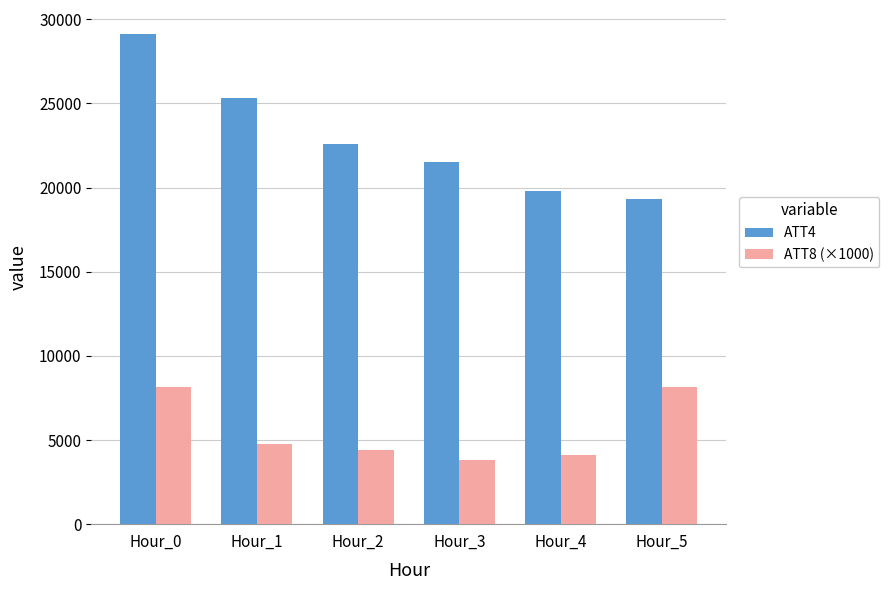

What is the difference between the maximum and minimum values in the ATT8 (×1000) series?

4358.1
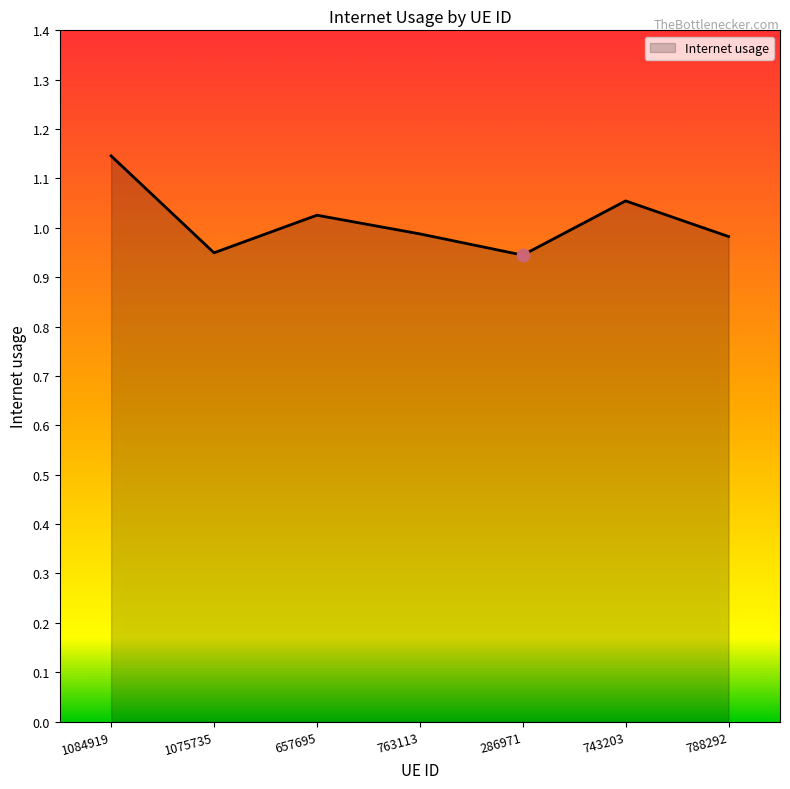

What is the change in value from 763113 to 743203?

+0.1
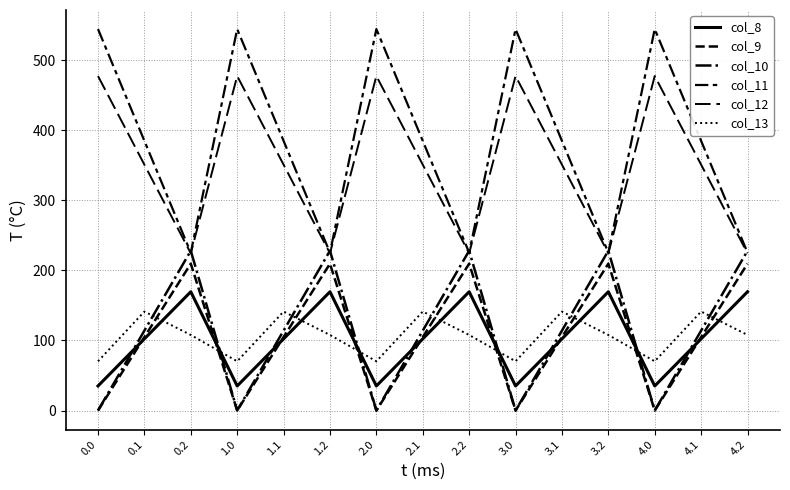

The col_9 series shows 209.6 at 2.2. True or false?

True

YOUR TASK:
Return every one of the records above word for word, leaving out the pictures.

SOLVED PROBLEM:
What is the difference between the maximum and minimum values in the ATT8 (×1000) series?

4358.1

What is the change in value from 763113 to 743203?

+0.1

The col_9 series shows 209.6 at 2.2. True or false?

True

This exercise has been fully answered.